Bug 734784

Summary: migration target can crash (assert(d->ssd.running))
Product: Red Hat Enterprise Linux 6 Reporter: Yonit Halperin <yhalperi>
Component: spice-serverAssignee: Yonit Halperin <yhalperi>
Status: CLOSED NOTABUG QA Contact: Desktop QE <desktop-qa-list>
Severity: high Docs Contact:
Priority: unspecified    
Version: 6.1CC: acathrow, alevy, cfergeau, cmeadors, dblechte, juzhang, mkenneth, shuang, virt-maint
Target Milestone: rc   
Target Release: ---   
Hardware: Unspecified   
OS: Unspecified   
Whiteboard:
Fixed In Version: Doc Type: Bug Fix
Doc Text:
Story Points: ---
Clone Of: 733993 Environment:
Last Closed: 2011-09-14 07:34:22 UTC Type: ---
Regression: --- Mount Type: ---
Documentation: --- CRM:
Verified Versions: Category: ---
oVirt Team: --- RHEL 7.3 requirements from Atomic Host:
Cloudforms Team: --- Target Upstream Version:
Embargoed:
Bug Depends On: 733993    
Bug Blocks: 731472    

Description Yonit Halperin 2011-08-31 12:51:56 UTC
qxl_worker_start (in red_dispatcher.c), should wait till spice-server
completes handle_dev_start in order to avoid inconsistency between the actual running state of the worker to the ssd.running in qemu.
(This is in addition to the fix in qemu-kvm for #733993)

+++ This bug was initially created as a clone of Bug #733993 +++

Description of problem:
After migration completes, the target can crash with assert(d->ssd.running)
in qxl_send_events

When migration completes and the target guest is started, the following
occurs:
qemu_spice_vm_change_state_handler is called
1.1) qemu_spice_vm_change_state_handler calls qemu_spice_start
1.2)  qemu_spice_vm_change_state_handle sets ssd->running = true

The problem is ssd->running is accessed both from spice's red_worker thread and qemu thread.
1) qemu thread: qemu_spice_start (but doesn't set ssd->running=true yet)
2) red_worker thread: red_worker starts
3) red_worker thread: calls qxl->interface_get_command and triggers
   qxl_send_events
4) assert(d->ssd.running)
The simplest solution is to just set ssd.running = true, before calling qemu_spice_start.

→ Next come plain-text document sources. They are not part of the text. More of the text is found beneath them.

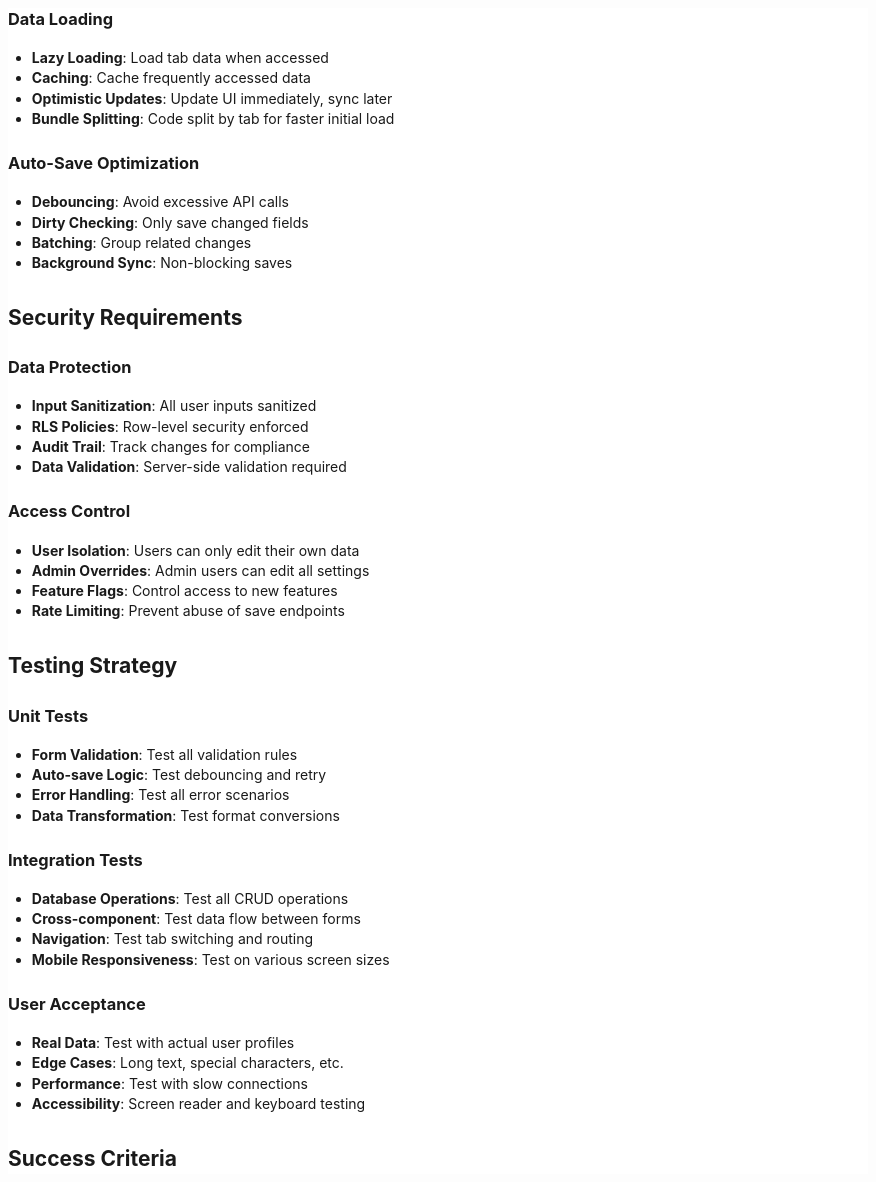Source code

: ### Data Loading
- **Lazy Loading**: Load tab data when accessed
- **Caching**: Cache frequently accessed data
- **Optimistic Updates**: Update UI immediately, sync later
- **Bundle Splitting**: Code split by tab for faster initial load

### Auto-Save Optimization
- **Debouncing**: Avoid excessive API calls
- **Dirty Checking**: Only save changed fields
- **Batching**: Group related changes
- **Background Sync**: Non-blocking saves

## Security Requirements

### Data Protection
- **Input Sanitization**: All user inputs sanitized
- **RLS Policies**: Row-level security enforced
- **Audit Trail**: Track changes for compliance
- **Data Validation**: Server-side validation required

### Access Control
- **User Isolation**: Users can only edit their own data
- **Admin Overrides**: Admin users can edit all settings
- **Feature Flags**: Control access to new features
- **Rate Limiting**: Prevent abuse of save endpoints

## Testing Strategy

### Unit Tests
- **Form Validation**: Test all validation rules
- **Auto-save Logic**: Test debouncing and retry
- **Error Handling**: Test all error scenarios
- **Data Transformation**: Test format conversions

### Integration Tests
- **Database Operations**: Test all CRUD operations
- **Cross-component**: Test data flow between forms
- **Navigation**: Test tab switching and routing
- **Mobile Responsiveness**: Test on various screen sizes

### User Acceptance
- **Real Data**: Test with actual user profiles
- **Edge Cases**: Long text, special characters, etc.
- **Performance**: Test with slow connections
- **Accessibility**: Screen reader and keyboard testing

## Success Criteria
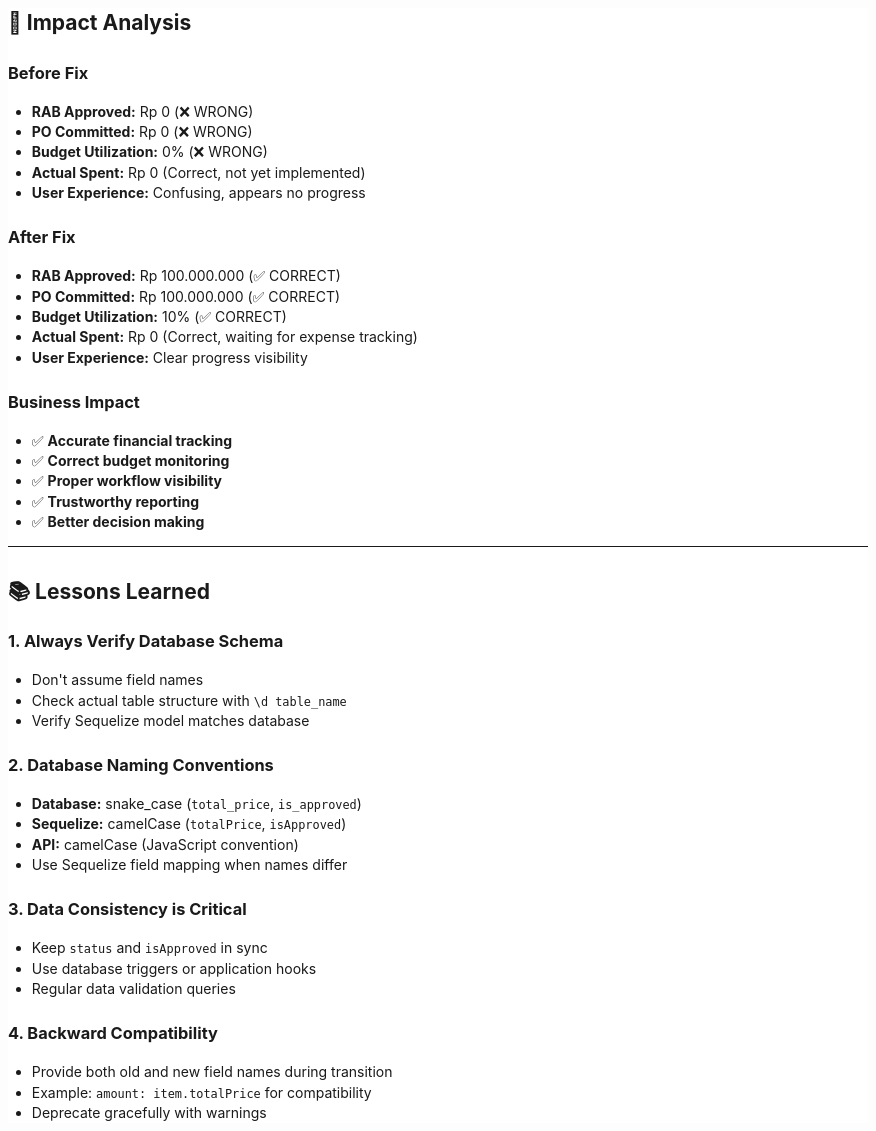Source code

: 
## 🎯 Impact Analysis

### Before Fix
- **RAB Approved:** Rp 0 (❌ WRONG)
- **PO Committed:** Rp 0 (❌ WRONG)
- **Budget Utilization:** 0% (❌ WRONG)
- **Actual Spent:** Rp 0 (Correct, not yet implemented)
- **User Experience:** Confusing, appears no progress

### After Fix
- **RAB Approved:** Rp 100.000.000 (✅ CORRECT)
- **PO Committed:** Rp 100.000.000 (✅ CORRECT)
- **Budget Utilization:** 10% (✅ CORRECT)
- **Actual Spent:** Rp 0 (Correct, waiting for expense tracking)
- **User Experience:** Clear progress visibility

### Business Impact
- ✅ **Accurate financial tracking**
- ✅ **Correct budget monitoring**
- ✅ **Proper workflow visibility**
- ✅ **Trustworthy reporting**
- ✅ **Better decision making**

---

## 📚 Lessons Learned

### 1. Always Verify Database Schema
- Don't assume field names
- Check actual table structure with `\d table_name`
- Verify Sequelize model matches database

### 2. Database Naming Conventions
- **Database:** snake_case (`total_price`, `is_approved`)
- **Sequelize:** camelCase (`totalPrice`, `isApproved`)
- **API:** camelCase (JavaScript convention)
- Use Sequelize field mapping when names differ

### 3. Data Consistency is Critical
- Keep `status` and `isApproved` in sync
- Use database triggers or application hooks
- Regular data validation queries

### 4. Backward Compatibility
- Provide both old and new field names during transition
- Example: `amount: item.totalPrice` for compatibility
- Deprecate gracefully with warnings
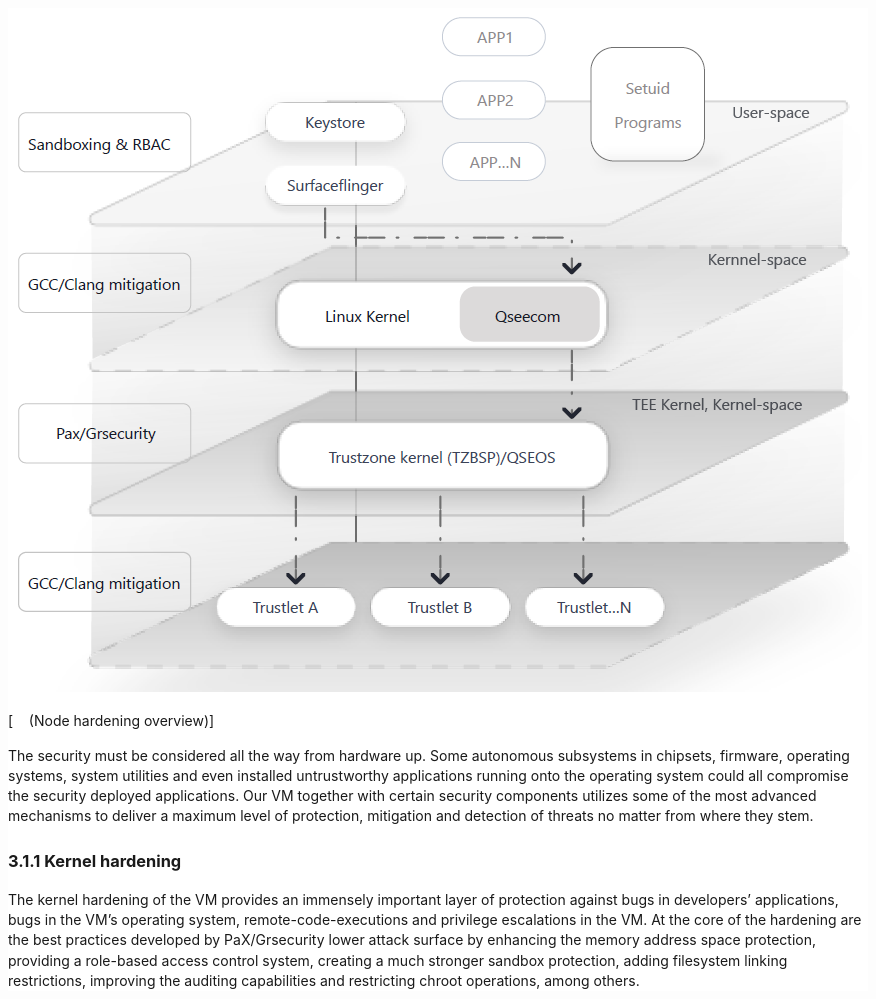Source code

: ![](images/image9.png)

[    (Node hardening overview)]

The security must be considered all the way from hardware up. Some autonomous subsystems in chipsets, firmware, operating systems, system utilities and even installed untrustworthy applications running onto the operating system could all compromise the security deployed applications. Our VM together with certain security components utilizes some of the most advanced mechanisms to deliver a maximum level of protection, mitigation and detection of threats no matter from where they stem.

### 3.1.1 Kernel hardening
The kernel hardening of the VM provides an immensely important layer of protection against bugs in developers’ applications, bugs in the VM’s operating system, remote-code-executions and privilege escalations in the VM. At the core of the hardening are the best practices developed by PaX/Grsecurity lower attack surface by enhancing the memory address space protection, providing a role-based access control system, creating a much stronger sandbox protection, adding filesystem linking restrictions, improving the auditing capabilities and restricting chroot operations, among others.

Alternatively, we can use locks.

--- Additional comment from yhalperi on 2011-08-29 06:05:24 EDT ---

(In reply to comment #0)
> Description of problem:
> After migration completes, the target can crash with assert(d->ssd.running)
> in qxl_send_events
> 
> When migration completes and the target guest is started, the following
> occurs:
> qemu_spice_vm_change_state_handler is called
> 1.1) qemu_spice_vm_change_state_handler calls qemu_spice_start
> 1.2)  qemu_spice_vm_change_state_handle sets ssd->running = true
> 
> The problem is ssd->running is accessed both from spice's red_worker thread and
> qemu thread.
> 1) qemu thread: qemu_spice_start (but doesn't set ssd->running=true yet)
> 2) red_worker thread: red_worker starts
> 3) red_worker thread: calls qxl->interface_get_command and triggers
>    qxl_send_events
> 4) assert(d->ssd.running)
> The simplest solution is to just set ssd.running = true, before calling
> qemu_spice_start. Alternatively, we can use locks.
correction: we can't just move ssd.running: until start/stop are actually performed in the red_worker, the worker can perform other operations which trigger qxl_send_events, for example, and the ssd->running must be synchronized with the current worker state.
In addition, I think that qemu_spice_start should be changed in spice-server to be synchronous.

Comment 1 Cameron Meadors 2011-09-06 17:34:09 UTC
What would an end user need to do to hit this bug?  We should also have a way of directly testing the code change.  We need a valid way of reproducing this in order for us to ACK the bug.

Comment 2 Yonit Halperin 2011-09-06 18:04:00 UTC
(In reply to comment #1)
> What would an end user need to do to hit this bug?  We should also have a way
> of directly testing the code change.  We need a valid way of reproducing this
> in order for us to ACK the bug.

I don't have a deterministic way to reproduce this bug. It depends on when context switching between spice-server and qemu threads occur.
I hit the bug several times when I migrated a Windows 7 guest with 2DTom running on it (and then you can alternatively hit 732949).

Comment 3 Yonit Halperin 2011-09-14 07:34:22 UTC
After all the solution only involves qemu. Closing.